I nodded. It was amazing, the feel the man had for all I held most dear. I would give him a house that sang, a symphony of a house, a house like no other in the world.

And then, without warning, the sky burst and it poured. It rained as if it hadn't rained for a hundred years and the sky had been saving it up all that time. Max had parked his car, his silver Audi, down the road a little way. We sprinted for it. We couldn't have been more than thirty metres away but we were pretty much soaked by the time we scrambled in, tumbling over each other in the back seat, laughing, breathless, wet hair in our faces, rivulets dribbling down our necks.
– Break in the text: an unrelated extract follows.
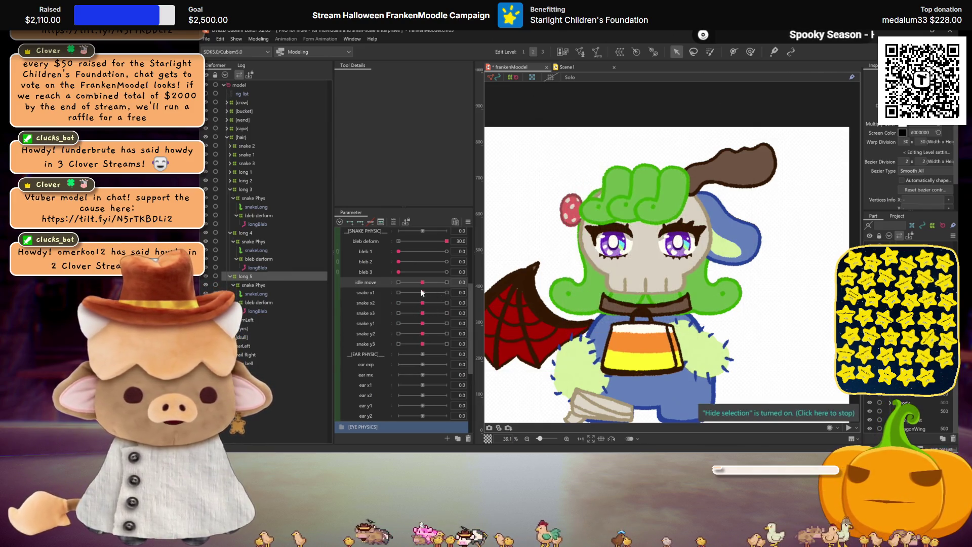
pyautogui.click(422, 283)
Of course he kissed me. Of course I kissed him back.

I can't even remember in what order things happened then. I'd fallen into the maelstrom, and there was no way out.
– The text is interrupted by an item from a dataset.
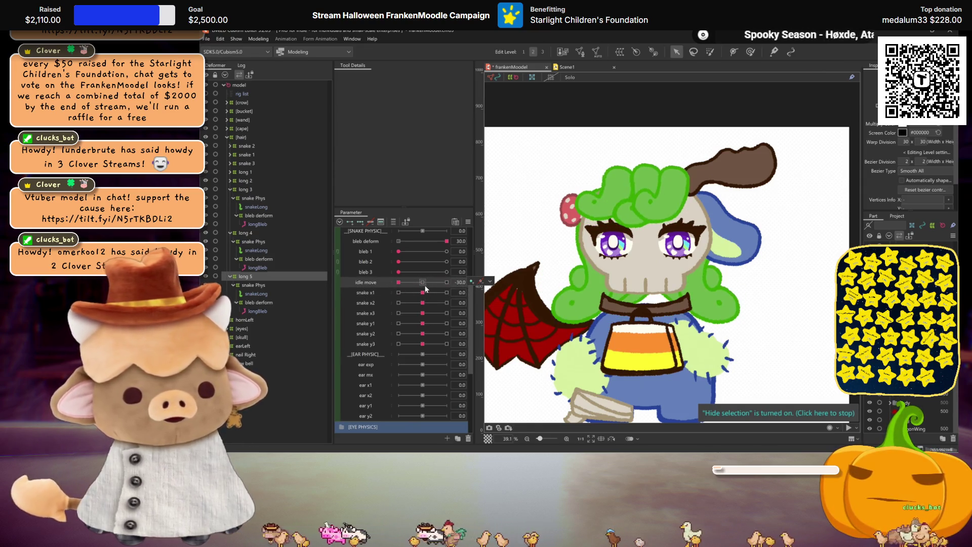
pyautogui.click(623, 255)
It didn't all happen suddenly, not all of it. I know that. I did try. I tried to withstand it, to pretend it hadn't happened, but finally that was impossible. It was six months from that day, that first visit to the site of Rain, before I slept with Max; it was a year before I left Steve. A delay like that shows something, doesn't it? I did try: for a while I tried hard. But there was no point. There was nothing I could do.